The end-user request model enables the user to select services from a published catalog. The goal is to automate those human steps necessary to deliver the service to the end user, including required and often time-consuming “hand offs” such as multi-departmental reviews and approvals.
The subscription model automatically delivers a standard set of services according to a pre-arranged service level agreement (SLA). For example, when creating an email account for a new employee, a specific request is made to subscribe to this service on behalf of the employee.
These two interaction mechanisms can be employed separately or together. For example, a user-facing catalog may contain a service called “add new hire", which in turn enables the delivery of a continuous email subscription.
4. Provisioning- IT service provisioning enables the automated delivery of services selected from a catalog, such as setting up an email account, software installation, or providing access to a specific application.
Business processes must first be discovered and appropriate integration touch-points documented.
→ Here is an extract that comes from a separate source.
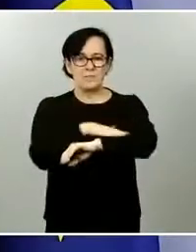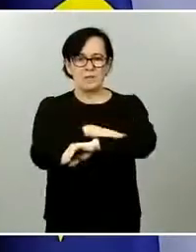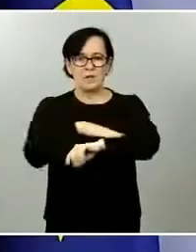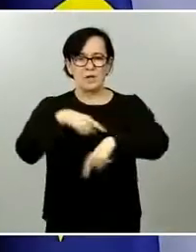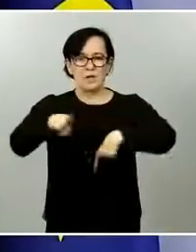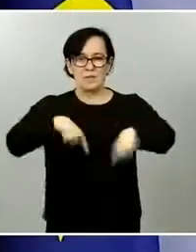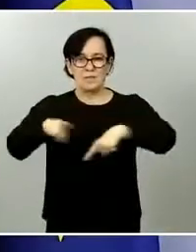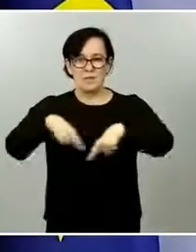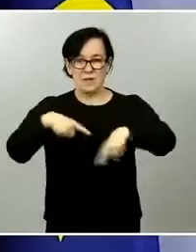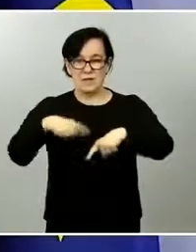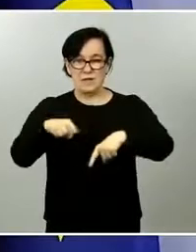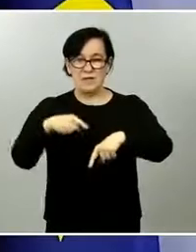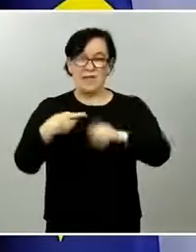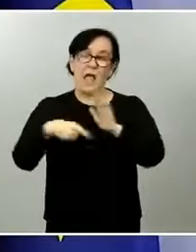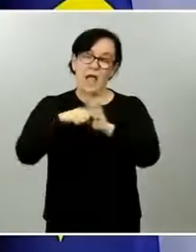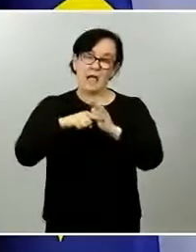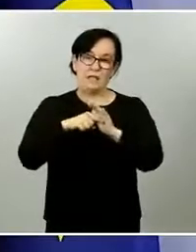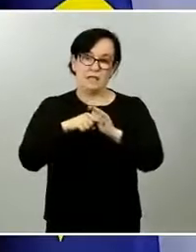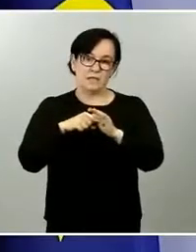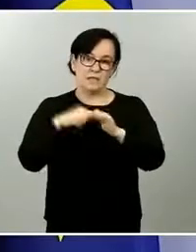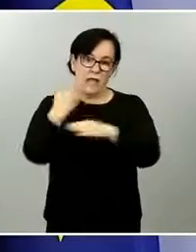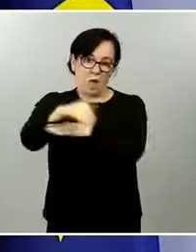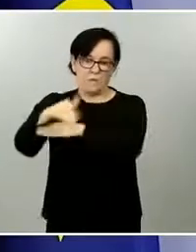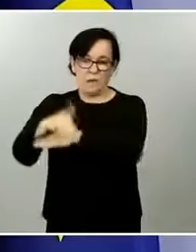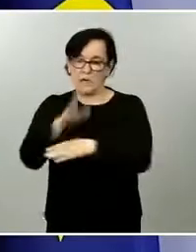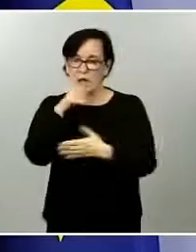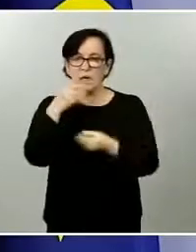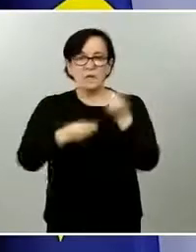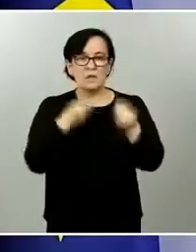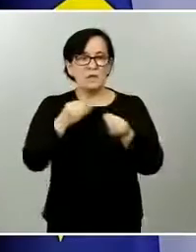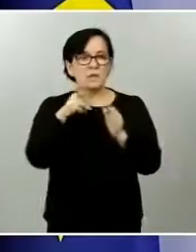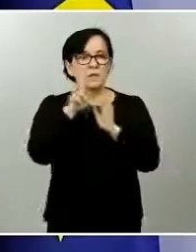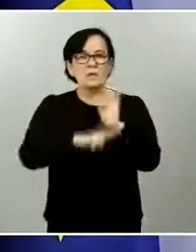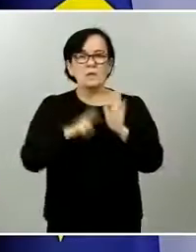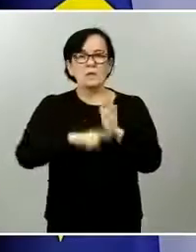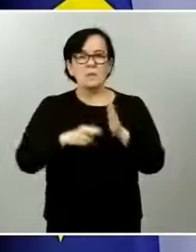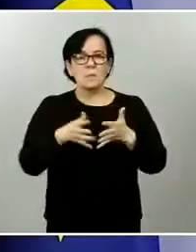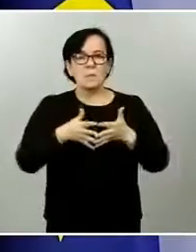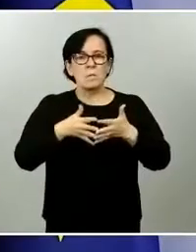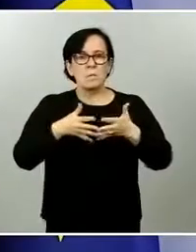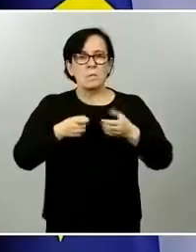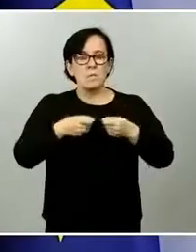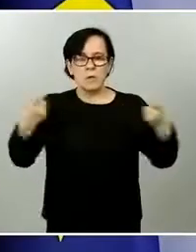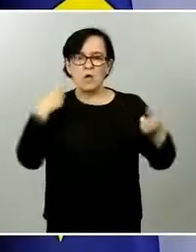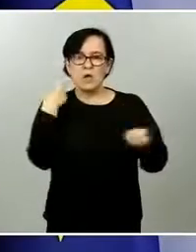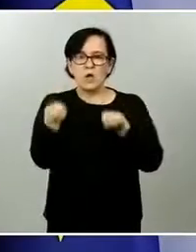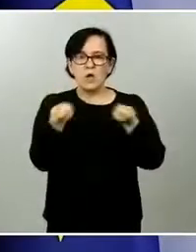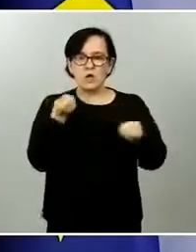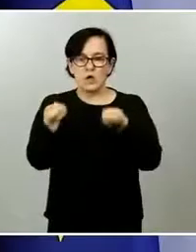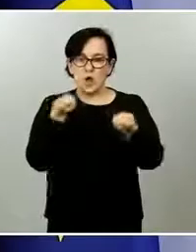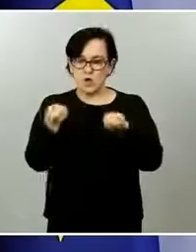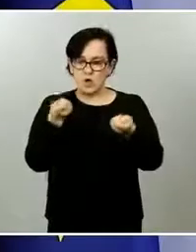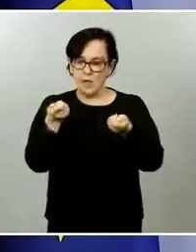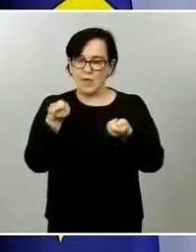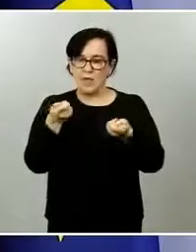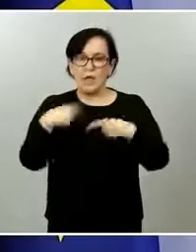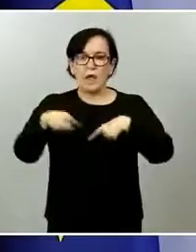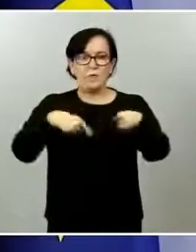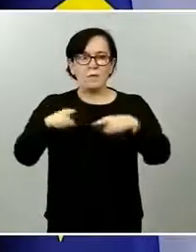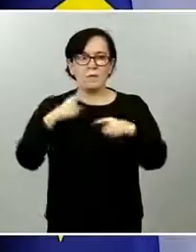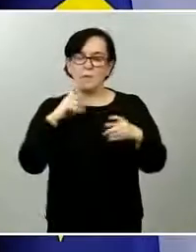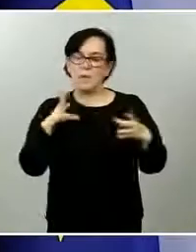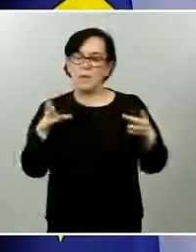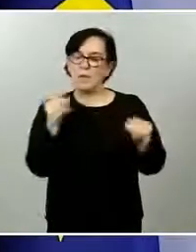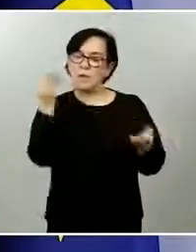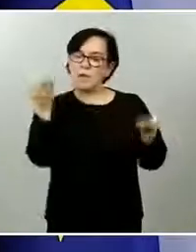quería comentar con ustedes es que hoy se publica en el Boletín Oficial del Estado una orden del Ministerio de Movilidad, Transporte y Agenda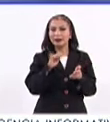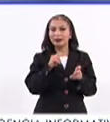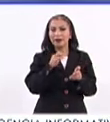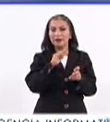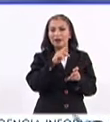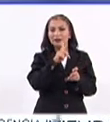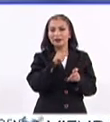Esto es Interfaz.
This helps organizations identify those limitations in technology and process that will typically require a phased approach for successful implementation of an automated solution.
5. Measurement- Organizations often include measurement as part of their ITSL requirement. This enables them to meter service consumption for billing, monitor automated service levels and deliver detailed service usage reports.
Even with sophisticated instrumentation methods, it is often difficult to allocate costs to an individual client or to correlate usage data with a single business unit. For example, wireless networks complicate the issue of cost allocation for network bandwidth usage, and shared services models mean that multiple clients can consume a specific resource simultaneously.
6. Cost Recovery Process- Cost recovery or chargeback takes many forms. If an organization employs a usage-based methodology, appropriate instrumentation is vital to achieve an accurate calculation. Another approach is to utilize standardized accounting methodologies such as high-level allocation or low-level allocation to distribute direct and indirect service costs.
Regardless of the cost recovery process, integration with an external financial system or ERP solution is often required. These systems generate journal entries for recovery costs to facilitate the billing process.
7. Assessment- Assessment is a vital element in the ITSL. As business requirements dynamically change any number of these elements may have to be modified to realign IT goals accordingly.
8. Ongoing Process Improvement- Business processes and service definitions are both abstract and dynamic. In the ITSL, each service is an opportunity for continuous process improvement, not a static deliverable.
Valued-Added, Strategic Business Partner
Using an iterative approach of assessment and improvement will yield the ultimate goal of managing the ITSL from a business perspective. This is the Holy Grail of efficiency and effectiveness that enables IT to run like a business.
A business-centric approach toward IT can yield substantial cost savings and significantly improve the alignment of IT spending with business need. By achieving accountability with these eight elements, you can help transform your IT organization from a reactive, cost-focused department to a responsive, value-added, strategic business partner.